What the exercise asks:
Say how many lines in the material below hold the word "Embryo", and say nothing else.

Supplied material:

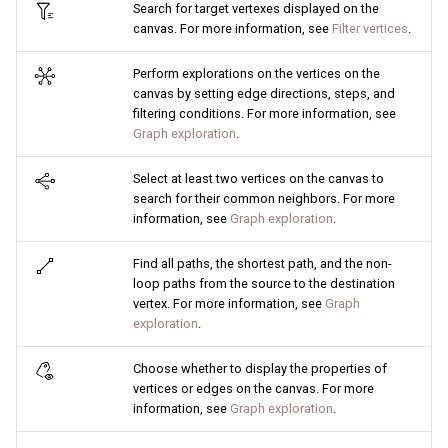
Search for target vertexes displayed on the
canvas. For more information, see
Filter vertices
.
Perform explorations on the vertices on the
canvas by setting edge directions, steps, and
filtering conditions. For more information, see
Graph exploration
.
Select at least two vertices on the canvas to
search for their common neighbors. For more
information, see
Graph exploration
.
Find all paths, the shortest path, and the non-
loop paths from the source to the destination
vertex. For more information, see
Graph
exploration
.
Choose whether to display the properties of
vertices or edges on the canvas. For more
information, see
Graph exploration
.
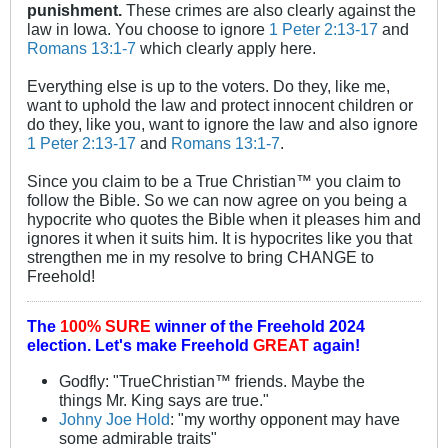
punishment.
These crimes are also clearly against the
law in Iowa. You choose to ignore
1 Peter 2:13-17
and
Romans 13:1-7
which clearly apply here.
Everything else is up to the voters. Do they, like me,
want to uphold the law and protect innocent children or
do they, like you, want to ignore the law and also ignore
1 Peter 2:13-17
and
Romans 13:1-7
.
Since you claim to be a True Christian™ you claim to
follow the Bible. So we can now agree on you being a
hypocrite who quotes the Bible when it pleases him and
ignores it when it suits him. It is hypocrites like you that
strengthen me in my resolve to bring CHANGE to
Freehold!
The
100% SURE
winner of the
Freehold 2024
election.
Let's make Freehold
GREAT
again!
Godfly: "TrueChristian™ friends. Maybe the
things Mr. King says are true."
Johny Joe Hold
: "my worthy opponent may have
some admirable traits"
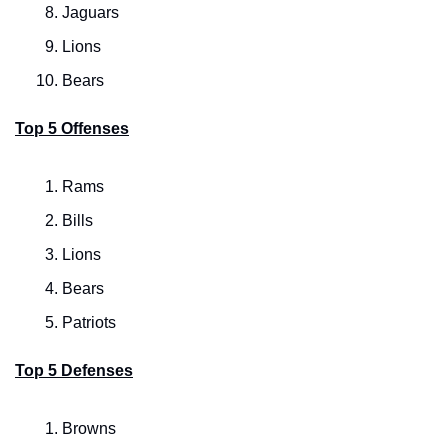
Jaguars
Lions
Bears
Top 5 Offenses
Rams
Bills
Lions
Bears
Patriots
Top 5 Defenses
Browns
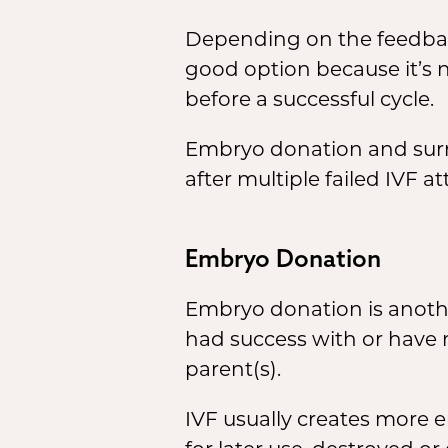
Depending on the feedback y
good option because it’s 
before a successful cycle.
Embryo donation and surr
after multiple failed IVF a
Embryo Donation
Embryo donation is anothe
had success with or have 
parent(s).
IVF usually creates more 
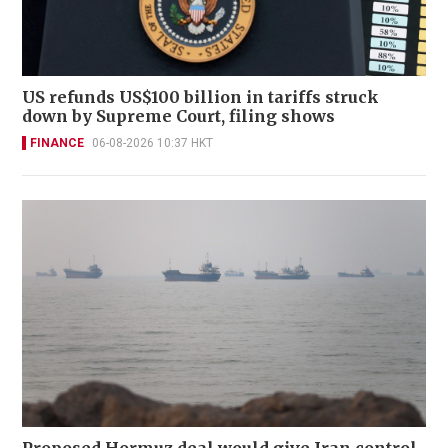
US refunds US$100 billion in tariffs struck
down by Supreme Court, filing shows
FINANCE
06-08-2026 10:37 HKT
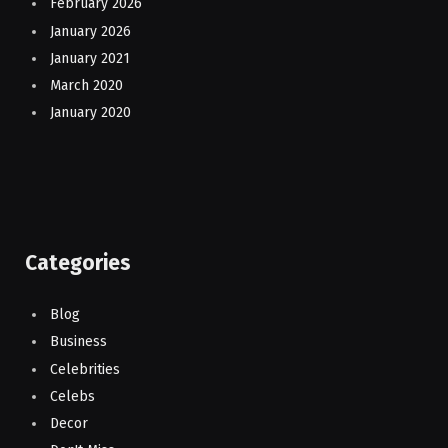
February 2026
January 2026
January 2021
March 2020
January 2020
Categories
Blog
Business
Celebrities
Celebs
Decor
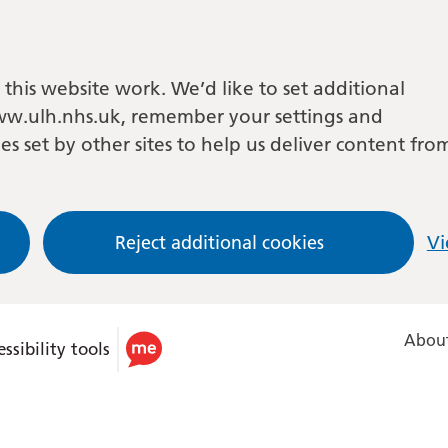
this website work. We’d like to set additional
w.ulh.nhs.uk, remember your settings and
es set by other sites to help us deliver content fro
Reject additional cookies
Vi
About
ssibility tools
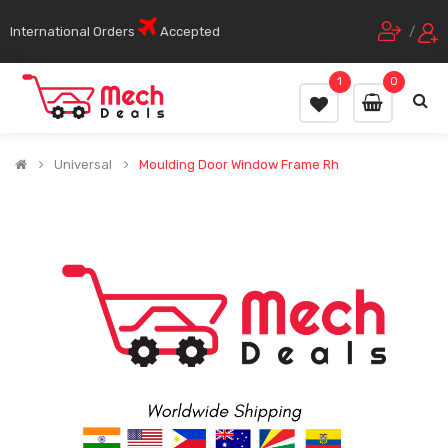
International Orders
Accepted
/
1
0
Universal
Moulding Door Window Frame Rh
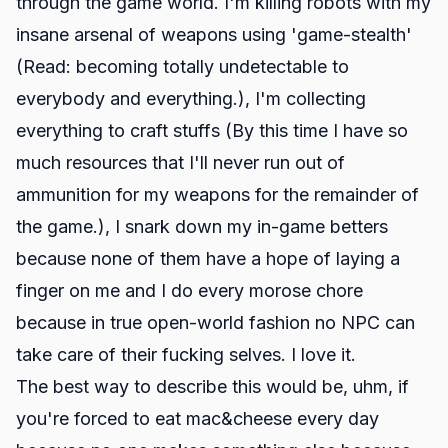
through the game world. I'm killing robots with my
insane arsenal of weapons using 'game-stealth'
(Read: becoming totally undetectable to
everybody and everything.), I'm collecting
everything to craft stuffs (By this time I have so
much resources that I'll never run out of
ammunition for my weapons for the remainder of
the game.), I snark down my in-game betters
because none of them have a hope of laying a
finger on me and I do every morose chore
because in true open-world fashion no NPC can
take care of their fucking selves. I love it.
The best way to describe this would be, uhm, if
you're forced to eat mac&cheese every day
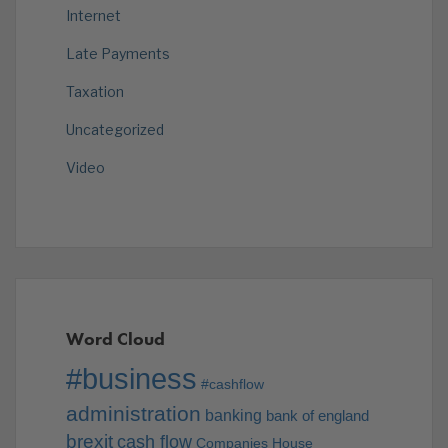
Internet
Late Payments
Taxation
Uncategorized
Video
Word Cloud
#business
#cashflow
administration
banking
bank of england
brexit
cash flow
Companies House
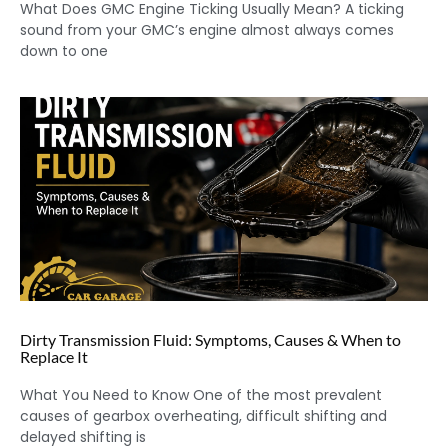
What Does GMC Engine Ticking Usually Mean? A ticking
sound from your GMC’s engine almost always comes
down to one
Dirty Transmission Fluid: Symptoms, Causes & When to
Replace It
What You Need to Know One of the most prevalent
causes of gearbox overheating, difficult shifting and
delayed shifting is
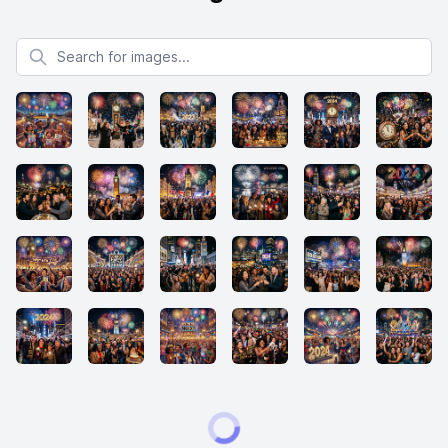
Search for images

Expected output:
3